| THE EXERCISE |
Lay out the entries below as a JSON list of strings, one string for each line, and leave out any blank lines.

(Stored records)
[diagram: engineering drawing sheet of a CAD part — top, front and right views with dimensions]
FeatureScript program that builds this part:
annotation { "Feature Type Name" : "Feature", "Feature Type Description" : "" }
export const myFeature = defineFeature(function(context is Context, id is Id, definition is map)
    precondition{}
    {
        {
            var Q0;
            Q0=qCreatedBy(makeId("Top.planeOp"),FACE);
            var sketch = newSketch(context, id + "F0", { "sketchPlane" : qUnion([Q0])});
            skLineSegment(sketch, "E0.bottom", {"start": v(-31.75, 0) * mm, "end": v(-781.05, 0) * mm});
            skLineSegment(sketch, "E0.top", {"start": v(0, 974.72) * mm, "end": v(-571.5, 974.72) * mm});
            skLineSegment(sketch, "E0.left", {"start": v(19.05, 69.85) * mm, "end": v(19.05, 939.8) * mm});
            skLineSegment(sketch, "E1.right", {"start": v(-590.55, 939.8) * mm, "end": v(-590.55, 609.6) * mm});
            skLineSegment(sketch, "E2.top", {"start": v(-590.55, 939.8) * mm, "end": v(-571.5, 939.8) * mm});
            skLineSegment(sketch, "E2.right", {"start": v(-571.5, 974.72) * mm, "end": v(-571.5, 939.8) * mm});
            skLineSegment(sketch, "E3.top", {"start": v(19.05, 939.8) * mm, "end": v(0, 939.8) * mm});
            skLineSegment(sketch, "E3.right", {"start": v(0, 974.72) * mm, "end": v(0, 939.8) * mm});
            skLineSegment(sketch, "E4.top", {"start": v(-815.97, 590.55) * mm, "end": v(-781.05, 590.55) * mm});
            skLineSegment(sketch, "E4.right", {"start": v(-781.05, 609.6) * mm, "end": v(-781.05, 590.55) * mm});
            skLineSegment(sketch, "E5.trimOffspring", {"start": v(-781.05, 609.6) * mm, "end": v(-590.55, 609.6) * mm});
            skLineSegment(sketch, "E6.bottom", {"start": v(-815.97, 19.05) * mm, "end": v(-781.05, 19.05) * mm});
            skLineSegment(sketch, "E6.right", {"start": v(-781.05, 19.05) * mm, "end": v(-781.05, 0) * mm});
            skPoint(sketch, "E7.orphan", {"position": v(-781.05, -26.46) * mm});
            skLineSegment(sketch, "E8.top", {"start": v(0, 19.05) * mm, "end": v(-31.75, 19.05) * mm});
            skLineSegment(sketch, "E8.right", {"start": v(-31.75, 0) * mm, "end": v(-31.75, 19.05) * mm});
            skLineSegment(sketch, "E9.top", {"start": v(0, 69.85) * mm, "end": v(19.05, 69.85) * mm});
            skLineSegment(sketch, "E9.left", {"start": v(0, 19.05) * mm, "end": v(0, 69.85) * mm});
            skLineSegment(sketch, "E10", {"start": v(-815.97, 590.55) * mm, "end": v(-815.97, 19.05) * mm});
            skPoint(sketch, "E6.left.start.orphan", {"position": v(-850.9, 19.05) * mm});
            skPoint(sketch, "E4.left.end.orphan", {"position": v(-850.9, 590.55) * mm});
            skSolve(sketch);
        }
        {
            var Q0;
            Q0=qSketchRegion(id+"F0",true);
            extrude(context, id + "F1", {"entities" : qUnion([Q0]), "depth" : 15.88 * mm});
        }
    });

| ANSWER TO THE EXERCISE |
[
  "[diagram: engineering drawing sheet of a CAD part — top, front and right views with dimensions]",
  "FeatureScript program that builds this part:",
  "annotation { \"Feature Type Name\" : \"Feature\", \"Feature Type Description\" : \"\" }",
  "export const myFeature = defineFeature(function(context is Context, id is Id, definition is map)",
  "    precondition{}",
  "    {",
  "        {",
  "            var Q0;",
  "            Q0=qCreatedBy(makeId(\"Top.planeOp\"),FACE);",
  "            var sketch = newSketch(context, id + \"F0\", { \"sketchPlane\" : qUnion([Q0])});",
  "            skLineSegment(sketch, \"E0.bottom\", {\"start\": v(-31.75, 0) * mm, \"end\": v(-781.05, 0) * mm});",
  "            skLineSegment(sketch, \"E0.top\", {\"start\": v(0, 974.72) * mm, \"end\": v(-571.5, 974.72) * mm});",
  "            skLineSegment(sketch, \"E0.left\", {\"start\": v(19.05, 69.85) * mm, \"end\": v(19.05, 939.8) * mm});",
  "            skLineSegment(sketch, \"E1.right\", {\"start\": v(-590.55, 939.8) * mm, \"end\": v(-590.55, 609.6) * mm});",
  "            skLineSegment(sketch, \"E2.top\", {\"start\": v(-590.55, 939.8) * mm, \"end\": v(-571.5, 939.8) * mm});",
  "            skLineSegment(sketch, \"E2.right\", {\"start\": v(-571.5, 974.72) * mm, \"end\": v(-571.5, 939.8) * mm});",
  "            skLineSegment(sketch, \"E3.top\", {\"start\": v(19.05, 939.8) * mm, \"end\": v(0, 939.8) * mm});",
  "            skLineSegment(sketch, \"E3.right\", {\"start\": v(0, 974.72) * mm, \"end\": v(0, 939.8) * mm});",
  "            skLineSegment(sketch, \"E4.top\", {\"start\": v(-815.97, 590.55) * mm, \"end\": v(-781.05, 590.55) * mm});",
  "            skLineSegment(sketch, \"E4.right\", {\"start\": v(-781.05, 609.6) * mm, \"end\": v(-781.05, 590.55) * mm});",
  "            skLineSegment(sketch, \"E5.trimOffspring\", {\"start\": v(-781.05, 609.6) * mm, \"end\": v(-590.55, 609.6) * mm});",
  "            skLineSegment(sketch, \"E6.bottom\", {\"start\": v(-815.97, 19.05) * mm, \"end\": v(-781.05, 19.05) * mm});",
  "            skLineSegment(sketch, \"E6.right\", {\"start\": v(-781.05, 19.05) * mm, \"end\": v(-781.05, 0) * mm});",
  "            skPoint(sketch, \"E7.orphan\", {\"position\": v(-781.05, -26.46) * mm});",
  "            skLineSegment(sketch, \"E8.top\", {\"start\": v(0, 19.05) * mm, \"end\": v(-31.75, 19.05) * mm});",
  "            skLineSegment(sketch, \"E8.right\", {\"start\": v(-31.75, 0) * mm, \"end\": v(-31.75, 19.05) * mm});",
  "            skLineSegment(sketch, \"E9.top\", {\"start\": v(0, 69.85) * mm, \"end\": v(19.05, 69.85) * mm});",
  "            skLineSegment(sketch, \"E9.left\", {\"start\": v(0, 19.05) * mm, \"end\": v(0, 69.85) * mm});",
  "            skLineSegment(sketch, \"E10\", {\"start\": v(-815.97, 590.55) * mm, \"end\": v(-815.97, 19.05) * mm});",
  "            skPoint(sketch, \"E6.left.start.orphan\", {\"position\": v(-850.9, 19.05) * mm});",
  "            skPoint(sketch, \"E4.left.end.orphan\", {\"position\": v(-850.9, 590.55) * mm});",
  "            skSolve(sketch);",
  "        }",
  "        {",
  "            var Q0;",
  "            Q0=qSketchRegion(id+\"F0\",true);",
  "            extrude(context, id + \"F1\", {\"entities\" : qUnion([Q0]), \"depth\" : 15.88 * mm});",
  "        }",
  "    });"
]